*** Block opens ***
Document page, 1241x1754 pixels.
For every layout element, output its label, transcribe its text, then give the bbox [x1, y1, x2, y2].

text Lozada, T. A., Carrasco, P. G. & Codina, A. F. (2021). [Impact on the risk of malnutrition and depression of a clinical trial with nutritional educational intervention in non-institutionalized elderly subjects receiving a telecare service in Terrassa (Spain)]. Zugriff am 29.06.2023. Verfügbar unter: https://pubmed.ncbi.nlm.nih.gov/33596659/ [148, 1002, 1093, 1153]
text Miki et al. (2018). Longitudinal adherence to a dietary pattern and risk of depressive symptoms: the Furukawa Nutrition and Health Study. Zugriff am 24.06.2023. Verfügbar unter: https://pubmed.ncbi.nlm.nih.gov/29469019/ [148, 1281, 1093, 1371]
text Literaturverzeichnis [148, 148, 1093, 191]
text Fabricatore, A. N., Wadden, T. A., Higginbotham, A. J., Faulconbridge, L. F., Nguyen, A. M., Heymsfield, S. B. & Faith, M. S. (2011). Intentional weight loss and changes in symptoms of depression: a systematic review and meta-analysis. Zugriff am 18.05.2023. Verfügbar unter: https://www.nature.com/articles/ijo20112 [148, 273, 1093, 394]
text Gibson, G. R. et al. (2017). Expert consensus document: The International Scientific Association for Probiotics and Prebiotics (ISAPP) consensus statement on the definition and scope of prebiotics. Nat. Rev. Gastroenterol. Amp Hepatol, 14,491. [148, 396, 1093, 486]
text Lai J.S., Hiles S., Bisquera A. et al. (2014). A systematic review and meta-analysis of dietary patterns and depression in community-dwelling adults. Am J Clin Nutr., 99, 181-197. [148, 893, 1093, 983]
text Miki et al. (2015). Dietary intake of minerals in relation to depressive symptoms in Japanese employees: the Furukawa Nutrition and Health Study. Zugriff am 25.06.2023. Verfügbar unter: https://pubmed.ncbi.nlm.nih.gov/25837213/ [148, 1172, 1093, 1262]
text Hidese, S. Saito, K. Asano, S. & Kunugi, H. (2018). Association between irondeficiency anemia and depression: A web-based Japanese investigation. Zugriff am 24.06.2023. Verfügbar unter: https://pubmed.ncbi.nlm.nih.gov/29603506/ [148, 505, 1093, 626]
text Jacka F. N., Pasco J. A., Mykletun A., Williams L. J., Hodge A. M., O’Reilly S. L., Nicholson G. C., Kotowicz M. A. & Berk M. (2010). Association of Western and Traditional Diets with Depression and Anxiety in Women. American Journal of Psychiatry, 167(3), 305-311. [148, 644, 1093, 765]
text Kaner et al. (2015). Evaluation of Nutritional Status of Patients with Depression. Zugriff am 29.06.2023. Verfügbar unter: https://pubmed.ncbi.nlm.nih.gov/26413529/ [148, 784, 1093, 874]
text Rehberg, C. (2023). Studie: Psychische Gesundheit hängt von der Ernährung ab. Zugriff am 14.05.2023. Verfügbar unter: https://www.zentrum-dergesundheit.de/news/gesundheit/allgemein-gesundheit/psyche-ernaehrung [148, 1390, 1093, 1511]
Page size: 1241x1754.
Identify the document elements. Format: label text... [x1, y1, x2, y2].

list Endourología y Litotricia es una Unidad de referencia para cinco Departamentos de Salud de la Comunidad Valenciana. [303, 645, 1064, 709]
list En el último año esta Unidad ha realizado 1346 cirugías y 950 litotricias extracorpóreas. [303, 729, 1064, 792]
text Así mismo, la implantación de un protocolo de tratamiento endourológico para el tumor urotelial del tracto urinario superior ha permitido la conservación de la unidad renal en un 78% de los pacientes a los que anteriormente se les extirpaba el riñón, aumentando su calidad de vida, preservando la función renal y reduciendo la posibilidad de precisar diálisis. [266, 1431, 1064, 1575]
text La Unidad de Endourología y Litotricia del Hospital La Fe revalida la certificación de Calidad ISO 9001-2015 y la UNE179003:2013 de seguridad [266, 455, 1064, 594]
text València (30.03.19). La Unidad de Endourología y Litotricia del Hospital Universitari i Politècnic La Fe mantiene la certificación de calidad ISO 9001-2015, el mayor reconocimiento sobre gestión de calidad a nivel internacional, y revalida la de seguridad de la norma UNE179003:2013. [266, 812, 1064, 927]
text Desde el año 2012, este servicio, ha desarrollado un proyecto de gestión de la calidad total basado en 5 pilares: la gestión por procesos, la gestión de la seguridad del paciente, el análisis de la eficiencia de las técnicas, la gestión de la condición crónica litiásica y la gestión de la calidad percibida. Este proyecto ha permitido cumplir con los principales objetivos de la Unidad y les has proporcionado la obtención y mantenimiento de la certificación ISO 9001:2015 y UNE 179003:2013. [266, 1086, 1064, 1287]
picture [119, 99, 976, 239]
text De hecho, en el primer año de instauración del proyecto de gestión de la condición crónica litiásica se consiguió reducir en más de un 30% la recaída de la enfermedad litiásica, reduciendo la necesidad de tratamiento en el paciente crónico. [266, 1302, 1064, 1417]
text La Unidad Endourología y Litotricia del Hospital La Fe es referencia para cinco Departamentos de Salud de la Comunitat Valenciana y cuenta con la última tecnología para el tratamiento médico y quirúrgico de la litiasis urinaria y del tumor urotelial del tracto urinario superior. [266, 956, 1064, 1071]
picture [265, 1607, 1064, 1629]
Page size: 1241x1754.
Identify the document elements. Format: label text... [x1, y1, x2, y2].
*** Block closes ***
EXERCISE DETAILS: Please reproduce each record precisely as written.

RESPONSE TO THIS TASK:
Document page, 1241x1754 pixels.
For every layout element, output its label, transcribe its text, then give the bbox [x1, y1, x2, y2].

text Lozada, T. A., Carrasco, P. G. & Codina, A. F. (2021). [Impact on the risk of malnutrition and depression of a clinical trial with nutritional educational intervention in non-institutionalized elderly subjects receiving a telecare service in Terrassa (Spain)]. Zugriff am 29.06.2023. Verfügbar unter: https://pubmed.ncbi.nlm.nih.gov/33596659/ [148, 1002, 1093, 1153]
text Miki et al. (2018). Longitudinal adherence to a dietary pattern and risk of depressive symptoms: the Furukawa Nutrition and Health Study. Zugriff am 24.06.2023. Verfügbar unter: https://pubmed.ncbi.nlm.nih.gov/29469019/ [148, 1281, 1093, 1371]
text Literaturverzeichnis [148, 148, 1093, 191]
text Fabricatore, A. N., Wadden, T. A., Higginbotham, A. J., Faulconbridge, L. F., Nguyen, A. M., Heymsfield, S. B. & Faith, M. S. (2011). Intentional weight loss and changes in symptoms of depression: a systematic review and meta-analysis. Zugriff am 18.05.2023. Verfügbar unter: https://www.nature.com/articles/ijo20112 [148, 273, 1093, 394]
text Gibson, G. R. et al. (2017). Expert consensus document: The International Scientific Association for Probiotics and Prebiotics (ISAPP) consensus statement on the definition and scope of prebiotics. Nat. Rev. Gastroenterol. Amp Hepatol, 14,491. [148, 396, 1093, 486]
text Lai J.S., Hiles S., Bisquera A. et al. (2014). A systematic review and meta-analysis of dietary patterns and depression in community-dwelling adults. Am J Clin Nutr., 99, 181-197. [148, 893, 1093, 983]
text Miki et al. (2015). Dietary intake of minerals in relation to depressive symptoms in Japanese employees: the Furukawa Nutrition and Health Study. Zugriff am 25.06.2023. Verfügbar unter: https://pubmed.ncbi.nlm.nih.gov/25837213/ [148, 1172, 1093, 1262]
text Hidese, S. Saito, K. Asano, S. & Kunugi, H. (2018). Association between irondeficiency anemia and depression: A web-based Japanese investigation. Zugriff am 24.06.2023. Verfügbar unter: https://pubmed.ncbi.nlm.nih.gov/29603506/ [148, 505, 1093, 626]
text Jacka F. N., Pasco J. A., Mykletun A., Williams L. J., Hodge A. M., O’Reilly S. L., Nicholson G. C., Kotowicz M. A. & Berk M. (2010). Association of Western and Traditional Diets with Depression and Anxiety in Women. American Journal of Psychiatry, 167(3), 305-311. [148, 644, 1093, 765]
text Kaner et al. (2015). Evaluation of Nutritional Status of Patients with Depression. Zugriff am 29.06.2023. Verfügbar unter: https://pubmed.ncbi.nlm.nih.gov/26413529/ [148, 784, 1093, 874]
text Rehberg, C. (2023). Studie: Psychische Gesundheit hängt von der Ernährung ab. Zugriff am 14.05.2023. Verfügbar unter: https://www.zentrum-dergesundheit.de/news/gesundheit/allgemein-gesundheit/psyche-ernaehrung [148, 1390, 1093, 1511]
Page size: 1241x1754.
Identify the document elements. Format: label text... [x1, y1, x2, y2].

list Endourología y Litotricia es una Unidad de referencia para cinco Departamentos de Salud de la Comunidad Valenciana. [303, 645, 1064, 709]
list En el último año esta Unidad ha realizado 1346 cirugías y 950 litotricias extracorpóreas. [303, 729, 1064, 792]
text Así mismo, la implantación de un protocolo de tratamiento endourológico para el tumor urotelial del tracto urinario superior ha permitido la conservación de la unidad renal en un 78% de los pacientes a los que anteriormente se les extirpaba el riñón, aumentando su calidad de vida, preservando la función renal y reduciendo la posibilidad de precisar diálisis. [266, 1431, 1064, 1575]
text La Unidad de Endourología y Litotricia del Hospital La Fe revalida la certificación de Calidad ISO 9001-2015 y la UNE179003:2013 de seguridad [266, 455, 1064, 594]
text València (30.03.19). La Unidad de Endourología y Litotricia del Hospital Universitari i Politècnic La Fe mantiene la certificación de calidad ISO 9001-2015, el mayor reconocimiento sobre gestión de calidad a nivel internacional, y revalida la de seguridad de la norma UNE179003:2013. [266, 812, 1064, 927]
text Desde el año 2012, este servicio, ha desarrollado un proyecto de gestión de la calidad total basado en 5 pilares: la gestión por procesos, la gestión de la seguridad del paciente, el análisis de la eficiencia de las técnicas, la gestión de la condición crónica litiásica y la gestión de la calidad percibida. Este proyecto ha permitido cumplir con los principales objetivos de la Unidad y les has proporcionado la obtención y mantenimiento de la certificación ISO 9001:2015 y UNE 179003:2013. [266, 1086, 1064, 1287]
picture [119, 99, 976, 239]
text De hecho, en el primer año de instauración del proyecto de gestión de la condición crónica litiásica se consiguió reducir en más de un 30% la recaída de la enfermedad litiásica, reduciendo la necesidad de tratamiento en el paciente crónico. [266, 1302, 1064, 1417]
text La Unidad Endourología y Litotricia del Hospital La Fe es referencia para cinco Departamentos de Salud de la Comunitat Valenciana y cuenta con la última tecnología para el tratamiento médico y quirúrgico de la litiasis urinaria y del tumor urotelial del tracto urinario superior. [266, 956, 1064, 1071]
picture [265, 1607, 1064, 1629]
Page size: 1241x1754.
Identify the document elements. Format: label text... [x1, y1, x2, y2].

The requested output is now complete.